TESTO FORNITO →
Può mancare ma non deve essere una giustificazione.
il mav è si un approccio semplice, Ado dice che è nato così perche doveva starci in un sms a un suo atleta,
però insita deve esserci esperienza da parte di chi lo approccia, e a volte non basta.
alzata veloce ok ma poi se perdo in qualità ha senso? questa risposta la so : "no"
quindi diventa quasi fondamentale uno spotter che abbia buon occhio e che osservi con spirito oggettivo;
ovviamente per ovvie ragioni di visuale non può essere quello che ti sta dietro nello squat o che ti passa il bilanciere in panca.
Le cose quindi si complicano, ma stiamo sempre parlando della ricerca dell'ottimo nell'applicazione del mav.
In merito alla "velocità" parlerei piu che di fucilata, di un'alzata fluida ( parere mio) dove la fase concentrica deve essere un' accelerazione continua dal punto morto ( o di inversione di traettoria).

AZIONI DA SVOLGERE →
A – Nel testo sul mav, per quale motivo Ado dice che il metodo è nato così semplice?
B – Prosegui il testo sul mav dopo la sua ultima frase.
I dati non hanno alcun legame con il testo.

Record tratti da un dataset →

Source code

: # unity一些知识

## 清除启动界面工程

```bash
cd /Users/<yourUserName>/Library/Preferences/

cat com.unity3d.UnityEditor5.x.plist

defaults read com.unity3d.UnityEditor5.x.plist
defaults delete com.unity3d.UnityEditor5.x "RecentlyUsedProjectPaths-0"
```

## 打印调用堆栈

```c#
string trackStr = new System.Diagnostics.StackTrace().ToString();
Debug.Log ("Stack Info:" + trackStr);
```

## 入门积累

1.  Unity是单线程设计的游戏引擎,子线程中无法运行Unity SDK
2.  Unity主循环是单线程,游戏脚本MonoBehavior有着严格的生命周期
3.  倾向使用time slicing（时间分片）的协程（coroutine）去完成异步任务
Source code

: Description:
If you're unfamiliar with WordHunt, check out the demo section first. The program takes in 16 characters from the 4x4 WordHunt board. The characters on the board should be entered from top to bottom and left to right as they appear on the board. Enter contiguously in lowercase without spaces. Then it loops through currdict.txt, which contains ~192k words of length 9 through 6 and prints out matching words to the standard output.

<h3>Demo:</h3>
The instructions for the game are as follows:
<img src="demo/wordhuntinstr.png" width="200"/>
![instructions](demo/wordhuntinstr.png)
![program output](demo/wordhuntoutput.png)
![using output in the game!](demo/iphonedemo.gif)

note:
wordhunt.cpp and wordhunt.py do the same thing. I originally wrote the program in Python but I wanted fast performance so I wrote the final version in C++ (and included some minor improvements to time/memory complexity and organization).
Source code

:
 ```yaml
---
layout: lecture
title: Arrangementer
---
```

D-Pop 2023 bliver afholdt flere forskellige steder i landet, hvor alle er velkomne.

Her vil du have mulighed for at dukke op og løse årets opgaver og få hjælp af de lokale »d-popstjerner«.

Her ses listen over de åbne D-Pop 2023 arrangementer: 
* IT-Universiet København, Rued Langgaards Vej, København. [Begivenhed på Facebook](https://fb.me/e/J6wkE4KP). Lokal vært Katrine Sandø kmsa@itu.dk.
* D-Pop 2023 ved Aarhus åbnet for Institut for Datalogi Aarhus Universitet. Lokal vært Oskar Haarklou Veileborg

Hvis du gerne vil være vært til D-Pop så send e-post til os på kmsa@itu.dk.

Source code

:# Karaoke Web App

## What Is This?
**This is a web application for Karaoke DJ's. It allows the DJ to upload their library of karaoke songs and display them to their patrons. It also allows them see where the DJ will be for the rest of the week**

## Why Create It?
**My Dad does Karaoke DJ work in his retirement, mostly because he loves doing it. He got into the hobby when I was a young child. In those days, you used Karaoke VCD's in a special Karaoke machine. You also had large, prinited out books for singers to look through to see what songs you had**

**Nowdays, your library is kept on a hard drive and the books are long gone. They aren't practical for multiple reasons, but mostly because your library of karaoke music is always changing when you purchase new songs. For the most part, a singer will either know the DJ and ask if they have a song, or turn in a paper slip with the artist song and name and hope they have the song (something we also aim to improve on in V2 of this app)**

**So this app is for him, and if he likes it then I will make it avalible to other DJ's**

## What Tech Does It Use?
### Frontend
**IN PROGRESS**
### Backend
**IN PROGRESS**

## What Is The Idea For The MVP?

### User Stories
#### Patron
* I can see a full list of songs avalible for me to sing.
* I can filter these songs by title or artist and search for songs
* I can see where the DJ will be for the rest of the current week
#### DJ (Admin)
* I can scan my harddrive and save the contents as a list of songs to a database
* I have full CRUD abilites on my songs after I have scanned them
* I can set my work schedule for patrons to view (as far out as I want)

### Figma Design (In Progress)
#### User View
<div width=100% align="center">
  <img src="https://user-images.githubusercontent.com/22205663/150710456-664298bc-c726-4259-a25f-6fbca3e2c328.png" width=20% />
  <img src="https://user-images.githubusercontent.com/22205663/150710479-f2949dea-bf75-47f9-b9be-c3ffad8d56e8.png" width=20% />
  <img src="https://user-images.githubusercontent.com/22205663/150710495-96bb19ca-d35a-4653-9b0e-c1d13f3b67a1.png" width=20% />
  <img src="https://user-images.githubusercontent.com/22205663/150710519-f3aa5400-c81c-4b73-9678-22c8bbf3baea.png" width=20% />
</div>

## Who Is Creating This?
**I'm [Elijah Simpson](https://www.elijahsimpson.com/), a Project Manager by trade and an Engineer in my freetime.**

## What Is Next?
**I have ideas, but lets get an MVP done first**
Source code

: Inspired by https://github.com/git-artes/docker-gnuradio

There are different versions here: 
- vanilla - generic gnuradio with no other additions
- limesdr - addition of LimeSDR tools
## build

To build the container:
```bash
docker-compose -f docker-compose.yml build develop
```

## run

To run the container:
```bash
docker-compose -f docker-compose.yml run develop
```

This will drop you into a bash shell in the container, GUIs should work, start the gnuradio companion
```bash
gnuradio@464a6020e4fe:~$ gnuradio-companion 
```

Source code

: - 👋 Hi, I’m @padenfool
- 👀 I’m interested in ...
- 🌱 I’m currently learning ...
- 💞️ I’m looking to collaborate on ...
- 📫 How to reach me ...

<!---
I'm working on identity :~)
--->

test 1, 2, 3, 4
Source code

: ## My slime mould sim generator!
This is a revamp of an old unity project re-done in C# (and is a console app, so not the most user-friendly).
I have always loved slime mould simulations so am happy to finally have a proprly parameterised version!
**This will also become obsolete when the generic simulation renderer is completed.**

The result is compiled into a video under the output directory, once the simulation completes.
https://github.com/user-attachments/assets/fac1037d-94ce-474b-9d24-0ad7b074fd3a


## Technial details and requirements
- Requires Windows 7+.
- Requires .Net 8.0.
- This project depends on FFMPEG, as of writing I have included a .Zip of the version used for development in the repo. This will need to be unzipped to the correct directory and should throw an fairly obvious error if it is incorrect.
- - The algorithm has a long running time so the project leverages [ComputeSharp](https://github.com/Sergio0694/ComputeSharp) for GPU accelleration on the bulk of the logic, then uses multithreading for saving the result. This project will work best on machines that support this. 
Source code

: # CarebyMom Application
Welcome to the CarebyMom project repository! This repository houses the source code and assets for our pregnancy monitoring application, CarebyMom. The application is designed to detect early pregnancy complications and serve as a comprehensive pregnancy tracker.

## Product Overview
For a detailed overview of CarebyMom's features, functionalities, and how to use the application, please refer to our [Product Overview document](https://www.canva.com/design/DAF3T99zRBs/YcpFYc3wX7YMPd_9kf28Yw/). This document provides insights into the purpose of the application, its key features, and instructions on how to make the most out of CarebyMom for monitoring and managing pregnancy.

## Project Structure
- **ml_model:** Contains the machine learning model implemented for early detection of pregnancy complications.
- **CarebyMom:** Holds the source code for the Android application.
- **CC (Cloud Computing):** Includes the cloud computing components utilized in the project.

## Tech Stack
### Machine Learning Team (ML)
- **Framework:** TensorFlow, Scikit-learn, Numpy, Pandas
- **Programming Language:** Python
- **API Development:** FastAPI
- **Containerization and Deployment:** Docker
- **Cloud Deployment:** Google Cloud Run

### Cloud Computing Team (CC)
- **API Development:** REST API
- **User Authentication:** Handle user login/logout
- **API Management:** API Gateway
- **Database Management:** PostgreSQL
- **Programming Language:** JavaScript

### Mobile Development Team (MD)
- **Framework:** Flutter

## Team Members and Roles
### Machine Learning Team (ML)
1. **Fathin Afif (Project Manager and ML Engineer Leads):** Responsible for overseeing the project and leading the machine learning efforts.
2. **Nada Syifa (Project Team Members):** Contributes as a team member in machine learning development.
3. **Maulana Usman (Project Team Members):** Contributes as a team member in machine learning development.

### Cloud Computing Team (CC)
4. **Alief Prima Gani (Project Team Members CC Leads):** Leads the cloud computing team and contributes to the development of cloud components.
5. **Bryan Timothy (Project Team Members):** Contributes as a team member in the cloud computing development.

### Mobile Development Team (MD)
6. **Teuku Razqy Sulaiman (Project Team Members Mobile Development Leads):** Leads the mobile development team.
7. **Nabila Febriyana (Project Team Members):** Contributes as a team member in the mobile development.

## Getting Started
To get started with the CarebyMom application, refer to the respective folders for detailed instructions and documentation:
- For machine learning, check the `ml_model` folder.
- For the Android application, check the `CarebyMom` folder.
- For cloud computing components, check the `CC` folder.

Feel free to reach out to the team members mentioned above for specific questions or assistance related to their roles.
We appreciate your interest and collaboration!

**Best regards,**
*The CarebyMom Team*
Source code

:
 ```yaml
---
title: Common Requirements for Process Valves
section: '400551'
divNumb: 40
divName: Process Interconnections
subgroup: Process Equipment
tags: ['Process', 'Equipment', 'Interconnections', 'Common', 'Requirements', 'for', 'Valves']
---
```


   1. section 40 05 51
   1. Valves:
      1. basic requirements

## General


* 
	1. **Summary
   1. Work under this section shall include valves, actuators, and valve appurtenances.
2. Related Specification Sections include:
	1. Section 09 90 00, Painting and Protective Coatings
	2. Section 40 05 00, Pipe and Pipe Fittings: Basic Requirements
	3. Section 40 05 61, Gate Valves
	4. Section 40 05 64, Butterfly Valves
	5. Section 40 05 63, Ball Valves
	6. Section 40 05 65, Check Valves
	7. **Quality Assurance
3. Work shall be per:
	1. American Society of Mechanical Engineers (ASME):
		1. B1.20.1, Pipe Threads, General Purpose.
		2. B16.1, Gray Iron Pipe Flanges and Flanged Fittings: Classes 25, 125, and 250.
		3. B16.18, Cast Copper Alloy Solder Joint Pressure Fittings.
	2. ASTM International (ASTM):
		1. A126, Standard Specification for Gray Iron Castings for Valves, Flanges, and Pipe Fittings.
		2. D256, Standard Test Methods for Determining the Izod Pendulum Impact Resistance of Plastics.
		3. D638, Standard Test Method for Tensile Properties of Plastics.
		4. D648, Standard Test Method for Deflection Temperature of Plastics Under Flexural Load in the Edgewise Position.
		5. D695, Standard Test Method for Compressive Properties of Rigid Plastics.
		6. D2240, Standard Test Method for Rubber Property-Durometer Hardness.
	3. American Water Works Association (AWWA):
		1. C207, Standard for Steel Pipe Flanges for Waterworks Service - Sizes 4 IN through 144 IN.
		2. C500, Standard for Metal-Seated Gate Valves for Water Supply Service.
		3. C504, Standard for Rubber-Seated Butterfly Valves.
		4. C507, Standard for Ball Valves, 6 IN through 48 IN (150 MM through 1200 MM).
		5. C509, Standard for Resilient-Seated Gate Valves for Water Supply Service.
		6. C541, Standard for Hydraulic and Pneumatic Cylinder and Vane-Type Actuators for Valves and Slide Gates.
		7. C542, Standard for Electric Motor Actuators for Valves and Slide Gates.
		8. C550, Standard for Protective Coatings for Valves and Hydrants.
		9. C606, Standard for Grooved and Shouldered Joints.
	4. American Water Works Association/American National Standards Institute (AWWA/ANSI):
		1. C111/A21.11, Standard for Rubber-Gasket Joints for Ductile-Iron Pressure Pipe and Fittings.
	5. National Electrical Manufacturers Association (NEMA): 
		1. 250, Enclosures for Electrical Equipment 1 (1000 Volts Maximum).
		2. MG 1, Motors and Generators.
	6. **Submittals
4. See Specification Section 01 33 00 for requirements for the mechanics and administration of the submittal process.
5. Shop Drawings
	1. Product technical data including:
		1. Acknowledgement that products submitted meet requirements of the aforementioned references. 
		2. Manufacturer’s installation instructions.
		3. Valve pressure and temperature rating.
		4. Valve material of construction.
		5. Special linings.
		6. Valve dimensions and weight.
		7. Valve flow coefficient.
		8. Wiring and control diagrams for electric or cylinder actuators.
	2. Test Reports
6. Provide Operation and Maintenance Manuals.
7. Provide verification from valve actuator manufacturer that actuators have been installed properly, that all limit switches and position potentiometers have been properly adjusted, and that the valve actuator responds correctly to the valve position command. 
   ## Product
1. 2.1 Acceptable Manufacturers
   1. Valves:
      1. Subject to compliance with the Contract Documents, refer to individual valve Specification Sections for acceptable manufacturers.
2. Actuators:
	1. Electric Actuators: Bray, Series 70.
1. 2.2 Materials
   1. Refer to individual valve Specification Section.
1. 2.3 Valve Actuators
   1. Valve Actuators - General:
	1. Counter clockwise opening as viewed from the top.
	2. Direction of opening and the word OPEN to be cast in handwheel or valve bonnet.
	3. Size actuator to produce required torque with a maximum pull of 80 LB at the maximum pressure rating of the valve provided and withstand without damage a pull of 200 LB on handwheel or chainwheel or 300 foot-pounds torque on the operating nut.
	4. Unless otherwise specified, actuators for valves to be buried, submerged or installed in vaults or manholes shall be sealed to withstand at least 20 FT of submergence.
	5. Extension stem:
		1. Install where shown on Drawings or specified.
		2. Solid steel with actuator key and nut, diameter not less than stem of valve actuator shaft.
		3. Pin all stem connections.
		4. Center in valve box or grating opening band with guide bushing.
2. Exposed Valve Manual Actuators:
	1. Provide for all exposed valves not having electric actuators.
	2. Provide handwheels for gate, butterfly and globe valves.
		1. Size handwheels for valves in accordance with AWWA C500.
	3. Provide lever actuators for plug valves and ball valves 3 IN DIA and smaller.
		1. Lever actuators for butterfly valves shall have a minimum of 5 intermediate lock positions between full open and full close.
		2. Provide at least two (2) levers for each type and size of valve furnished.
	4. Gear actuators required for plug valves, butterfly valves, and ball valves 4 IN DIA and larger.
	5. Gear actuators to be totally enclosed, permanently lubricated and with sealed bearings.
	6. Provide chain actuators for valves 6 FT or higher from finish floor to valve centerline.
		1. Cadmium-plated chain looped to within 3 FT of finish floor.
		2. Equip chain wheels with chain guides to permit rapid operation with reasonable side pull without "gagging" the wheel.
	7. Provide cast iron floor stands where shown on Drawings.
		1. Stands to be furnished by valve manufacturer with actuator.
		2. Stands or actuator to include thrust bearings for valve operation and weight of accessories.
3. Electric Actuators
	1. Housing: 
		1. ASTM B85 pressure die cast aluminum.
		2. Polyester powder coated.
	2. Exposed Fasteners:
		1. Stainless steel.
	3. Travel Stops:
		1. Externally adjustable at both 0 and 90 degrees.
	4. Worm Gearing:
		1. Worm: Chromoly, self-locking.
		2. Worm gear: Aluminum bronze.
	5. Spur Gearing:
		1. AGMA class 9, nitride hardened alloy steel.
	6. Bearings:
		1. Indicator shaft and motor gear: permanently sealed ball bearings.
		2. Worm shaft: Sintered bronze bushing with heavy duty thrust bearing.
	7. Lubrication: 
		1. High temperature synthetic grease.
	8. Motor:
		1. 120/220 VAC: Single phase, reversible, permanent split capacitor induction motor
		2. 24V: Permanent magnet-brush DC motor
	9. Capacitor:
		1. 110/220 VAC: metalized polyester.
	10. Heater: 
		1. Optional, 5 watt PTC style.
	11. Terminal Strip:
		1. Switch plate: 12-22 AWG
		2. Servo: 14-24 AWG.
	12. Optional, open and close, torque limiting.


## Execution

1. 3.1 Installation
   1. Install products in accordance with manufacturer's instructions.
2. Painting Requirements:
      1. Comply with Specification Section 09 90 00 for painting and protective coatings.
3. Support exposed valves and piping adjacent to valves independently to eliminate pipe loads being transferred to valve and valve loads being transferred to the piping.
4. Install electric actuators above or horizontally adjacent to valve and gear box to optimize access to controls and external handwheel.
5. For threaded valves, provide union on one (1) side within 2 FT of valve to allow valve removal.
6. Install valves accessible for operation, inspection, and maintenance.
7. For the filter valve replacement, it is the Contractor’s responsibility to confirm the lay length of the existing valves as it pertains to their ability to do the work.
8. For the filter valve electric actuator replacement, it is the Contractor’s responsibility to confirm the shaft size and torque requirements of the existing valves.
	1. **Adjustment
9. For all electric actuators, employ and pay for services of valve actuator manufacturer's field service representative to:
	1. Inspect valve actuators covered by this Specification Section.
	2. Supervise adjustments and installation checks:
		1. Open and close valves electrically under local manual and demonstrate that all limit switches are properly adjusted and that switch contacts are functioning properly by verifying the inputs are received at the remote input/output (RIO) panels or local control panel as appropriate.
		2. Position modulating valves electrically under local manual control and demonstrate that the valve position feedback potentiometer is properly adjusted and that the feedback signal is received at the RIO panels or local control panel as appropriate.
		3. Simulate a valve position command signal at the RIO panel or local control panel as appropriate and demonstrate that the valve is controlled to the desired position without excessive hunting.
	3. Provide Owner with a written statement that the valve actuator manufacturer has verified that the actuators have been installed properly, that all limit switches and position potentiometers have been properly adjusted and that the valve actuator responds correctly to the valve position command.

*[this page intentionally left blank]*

RISULTATI IN ORDINE →
A – Perché doveva starci in un sms a un suo atleta.

B –
inevitabilmente non si riesce ad esprimere la stessa accelerazione ( e non velocità) per tutta la serie per tutte le serie; quello è il limite che dobbiamo ricercare ma non superare.
il concetto è più fine secondo me del semplice buffer anche se poi visto da fuori è la stessa cosa.
ah già mai fatto il mav in vita mia, ma il concetto della ricerca della massima accelerazione e di pulizia del movimento è ( dovrebbe essere) la base di ogni allenamento.